Aim of the exercise: Every line from the one that contains "- Lieferzeit ca. 1 bis 5 Werktage, bei" to the end of the material below should be output exactly, with both ends included and nothing else.

Data in this exercise:

☆ ☆ ☆

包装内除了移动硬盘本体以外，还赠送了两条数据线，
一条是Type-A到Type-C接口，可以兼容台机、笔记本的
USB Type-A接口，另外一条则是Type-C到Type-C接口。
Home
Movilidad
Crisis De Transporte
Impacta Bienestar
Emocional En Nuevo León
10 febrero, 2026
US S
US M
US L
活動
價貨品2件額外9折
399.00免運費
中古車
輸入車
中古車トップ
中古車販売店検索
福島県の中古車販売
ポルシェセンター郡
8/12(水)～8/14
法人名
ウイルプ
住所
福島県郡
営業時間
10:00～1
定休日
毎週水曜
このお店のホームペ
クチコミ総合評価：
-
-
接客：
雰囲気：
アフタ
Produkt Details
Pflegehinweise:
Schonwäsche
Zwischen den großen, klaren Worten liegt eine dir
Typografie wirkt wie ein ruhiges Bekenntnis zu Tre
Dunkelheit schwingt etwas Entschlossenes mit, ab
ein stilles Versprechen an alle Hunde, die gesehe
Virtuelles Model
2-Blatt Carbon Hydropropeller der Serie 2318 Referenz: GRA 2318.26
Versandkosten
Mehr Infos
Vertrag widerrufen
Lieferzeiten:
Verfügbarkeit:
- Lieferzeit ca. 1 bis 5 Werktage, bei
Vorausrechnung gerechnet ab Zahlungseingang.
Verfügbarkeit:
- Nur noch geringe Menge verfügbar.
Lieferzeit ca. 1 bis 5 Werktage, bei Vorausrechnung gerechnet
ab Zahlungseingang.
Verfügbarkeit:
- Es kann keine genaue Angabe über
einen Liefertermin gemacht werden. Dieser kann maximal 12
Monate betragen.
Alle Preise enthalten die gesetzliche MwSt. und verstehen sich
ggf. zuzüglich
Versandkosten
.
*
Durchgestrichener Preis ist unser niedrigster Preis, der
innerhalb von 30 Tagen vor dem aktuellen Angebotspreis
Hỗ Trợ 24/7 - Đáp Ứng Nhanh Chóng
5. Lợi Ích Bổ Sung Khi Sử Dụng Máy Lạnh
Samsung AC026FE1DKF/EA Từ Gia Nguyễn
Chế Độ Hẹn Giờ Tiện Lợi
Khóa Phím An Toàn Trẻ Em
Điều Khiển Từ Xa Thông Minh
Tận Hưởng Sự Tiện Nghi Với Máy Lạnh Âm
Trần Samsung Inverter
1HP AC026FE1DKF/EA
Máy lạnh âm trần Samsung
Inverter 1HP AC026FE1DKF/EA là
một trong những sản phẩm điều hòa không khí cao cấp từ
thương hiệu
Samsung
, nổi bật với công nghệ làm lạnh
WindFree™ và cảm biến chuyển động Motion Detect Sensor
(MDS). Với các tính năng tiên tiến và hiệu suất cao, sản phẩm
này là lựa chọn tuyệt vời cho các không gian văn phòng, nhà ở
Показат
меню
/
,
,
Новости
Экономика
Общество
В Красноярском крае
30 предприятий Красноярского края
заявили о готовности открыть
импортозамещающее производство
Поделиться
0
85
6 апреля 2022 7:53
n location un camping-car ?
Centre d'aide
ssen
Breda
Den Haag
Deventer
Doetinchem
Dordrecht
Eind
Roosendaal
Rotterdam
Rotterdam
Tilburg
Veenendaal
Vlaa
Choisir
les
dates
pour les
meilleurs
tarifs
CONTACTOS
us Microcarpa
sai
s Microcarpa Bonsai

☆ ☆ ☆

Solution for this problem:
- Lieferzeit ca. 1 bis 5 Werktage, bei
Vorausrechnung gerechnet ab Zahlungseingang.
Verfügbarkeit:
- Nur noch geringe Menge verfügbar.
Lieferzeit ca. 1 bis 5 Werktage, bei Vorausrechnung gerechnet
ab Zahlungseingang.
Verfügbarkeit:
- Es kann keine genaue Angabe über
einen Liefertermin gemacht werden. Dieser kann maximal 12
Monate betragen.
Alle Preise enthalten die gesetzliche MwSt. und verstehen sich
ggf. zuzüglich
Versandkosten
.
*
Durchgestrichener Preis ist unser niedrigster Preis, der
innerhalb von 30 Tagen vor dem aktuellen Angebotspreis
Hỗ Trợ 24/7 - Đáp Ứng Nhanh Chóng
5. Lợi Ích Bổ Sung Khi Sử Dụng Máy Lạnh
Samsung AC026FE1DKF/EA Từ Gia Nguyễn
Chế Độ Hẹn Giờ Tiện Lợi
Khóa Phím An Toàn Trẻ Em
Điều Khiển Từ Xa Thông Minh
Tận Hưởng Sự Tiện Nghi Với Máy Lạnh Âm
Trần Samsung Inverter
1HP AC026FE1DKF/EA
Máy lạnh âm trần Samsung
Inverter 1HP AC026FE1DKF/EA là
một trong những sản phẩm điều hòa không khí cao cấp từ
thương hiệu
Samsung
, nổi bật với công nghệ làm lạnh
WindFree™ và cảm biến chuyển động Motion Detect Sensor
(MDS). Với các tính năng tiên tiến và hiệu suất cao, sản phẩm
này là lựa chọn tuyệt vời cho các không gian văn phòng, nhà ở
Показат
меню
/
,
,
Новости
Экономика
Общество
В Красноярском крае
30 предприятий Красноярского края
заявили о готовности открыть
импортозамещающее производство
Поделиться
0
85
6 апреля 2022 7:53
n location un camping-car ?
Centre d'aide
ssen
Breda
Den Haag
Deventer
Doetinchem
Dordrecht
Eind
Roosendaal
Rotterdam
Rotterdam
Tilburg
Veenendaal
Vlaa
Choisir
les
dates
pour les
meilleurs
tarifs
CONTACTOS
us Microcarpa
sai
s Microcarpa Bonsai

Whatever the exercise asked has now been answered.